──────── Information shown ────────

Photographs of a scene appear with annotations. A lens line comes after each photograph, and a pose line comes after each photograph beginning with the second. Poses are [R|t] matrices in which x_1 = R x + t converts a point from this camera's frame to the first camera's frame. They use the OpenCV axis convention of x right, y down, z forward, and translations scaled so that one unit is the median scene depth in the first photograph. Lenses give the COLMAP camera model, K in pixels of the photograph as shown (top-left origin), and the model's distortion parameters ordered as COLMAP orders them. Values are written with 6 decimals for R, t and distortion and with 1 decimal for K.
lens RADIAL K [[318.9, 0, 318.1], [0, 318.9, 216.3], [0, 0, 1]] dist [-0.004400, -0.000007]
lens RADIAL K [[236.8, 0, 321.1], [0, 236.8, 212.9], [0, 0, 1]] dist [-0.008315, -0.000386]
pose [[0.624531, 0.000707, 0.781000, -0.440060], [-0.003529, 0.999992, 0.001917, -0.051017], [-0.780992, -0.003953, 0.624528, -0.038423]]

────────
──────── Information shown ────────

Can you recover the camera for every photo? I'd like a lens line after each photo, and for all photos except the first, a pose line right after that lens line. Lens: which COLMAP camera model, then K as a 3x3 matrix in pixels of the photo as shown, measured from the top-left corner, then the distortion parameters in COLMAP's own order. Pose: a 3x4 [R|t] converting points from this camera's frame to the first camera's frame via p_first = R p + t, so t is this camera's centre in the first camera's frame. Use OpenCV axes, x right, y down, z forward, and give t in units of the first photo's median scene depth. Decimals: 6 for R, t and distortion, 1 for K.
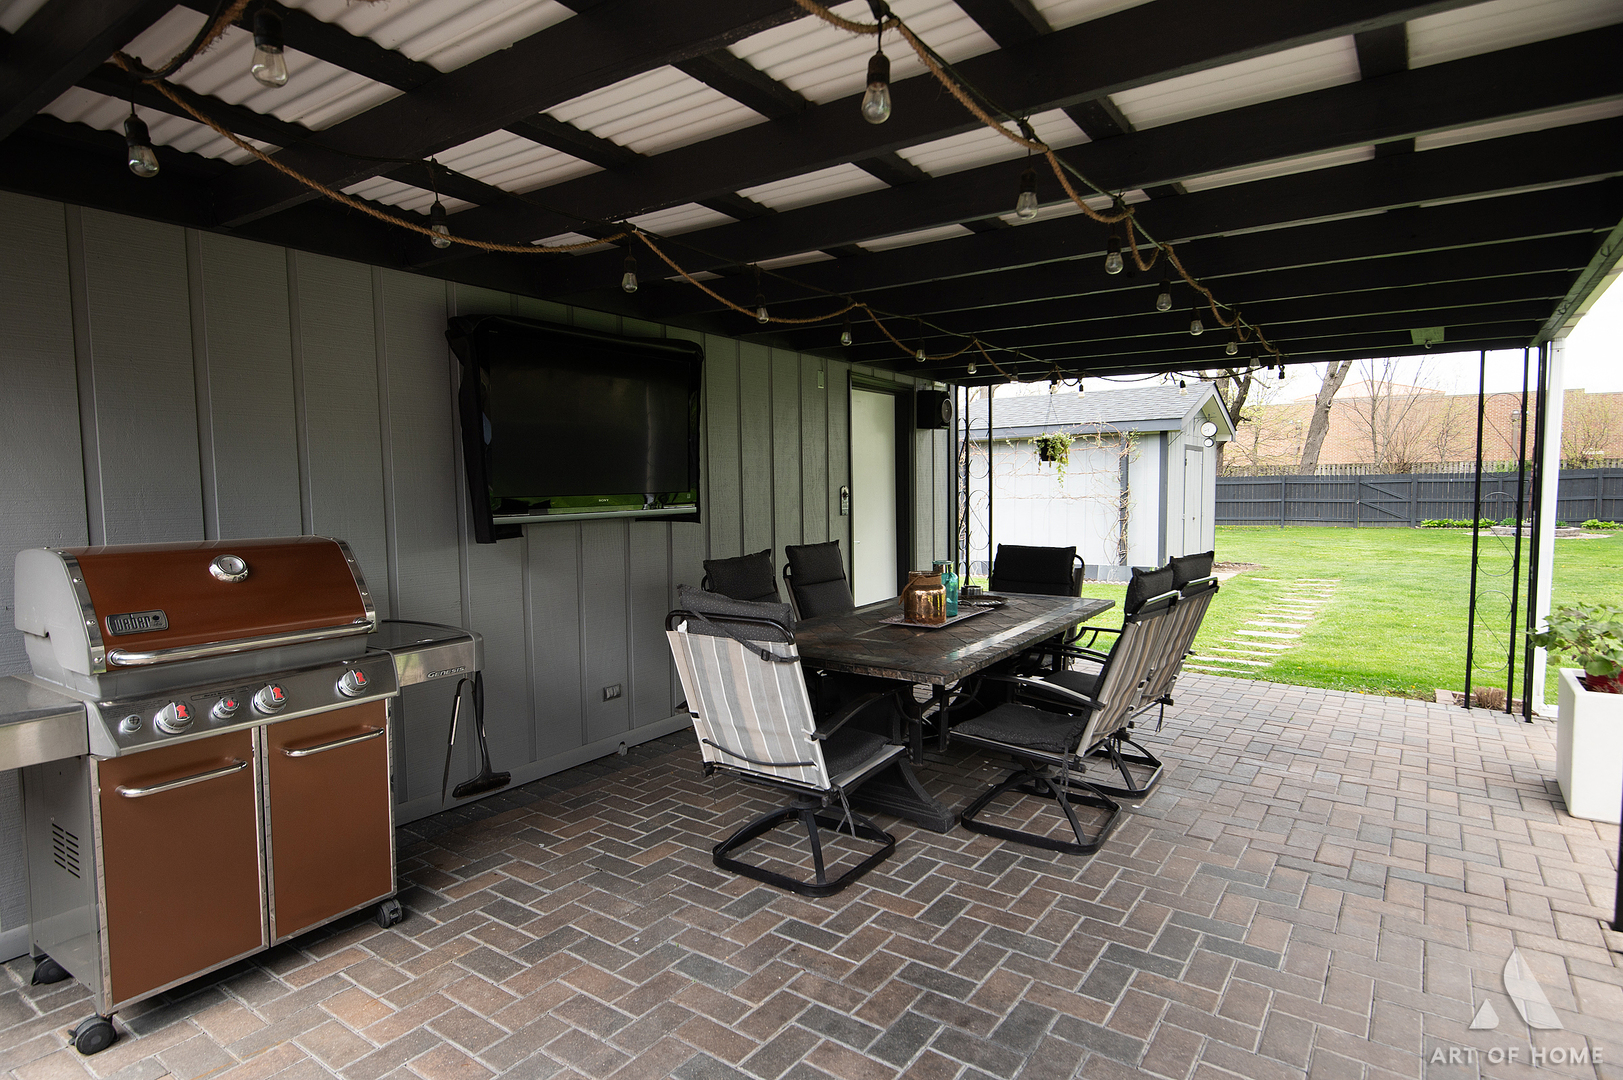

────────

=== About this exercise ===
Locate every line in the items above that contains the word "from", and copy each of those lines in full.

=== Answer box ===
Photographs of a scene appear with annotations. A lens line comes after each photograph, and a pose line comes after each photograph beginning with the second. Poses are [R|t] matrices in which x_1 = R x + t converts a point from this camera's frame to the first camera's frame. They use the OpenCV axis convention of x right, y down, z forward, and translations scaled so that one unit is the median scene depth in the first photograph. Lenses give the COLMAP camera model, K in pixels of the photograph as shown (top-left origin), and the model's distortion parameters ordered as COLMAP orders them. Values are written with 6 decimals for R, t and distortion and with 1 decimal for K.
Can you recover the camera for every photo? I'd like a lens line after each photo, and for all photos except the first, a pose line right after that lens line. Lens: which COLMAP camera model, then K as a 3x3 matrix in pixels of the photo as shown, measured from the top-left corner, then the distortion parameters in COLMAP's own order. Pose: a 3x4 [R|t] converting points from this camera's frame to the first camera's frame via p_first = R p + t, so t is this camera's centre in the first camera's frame. Use OpenCV axes, x right, y down, z forward, and give t in units of the first photo's median scene depth. Decimals: 6 for R, t and distortion, 1 for K.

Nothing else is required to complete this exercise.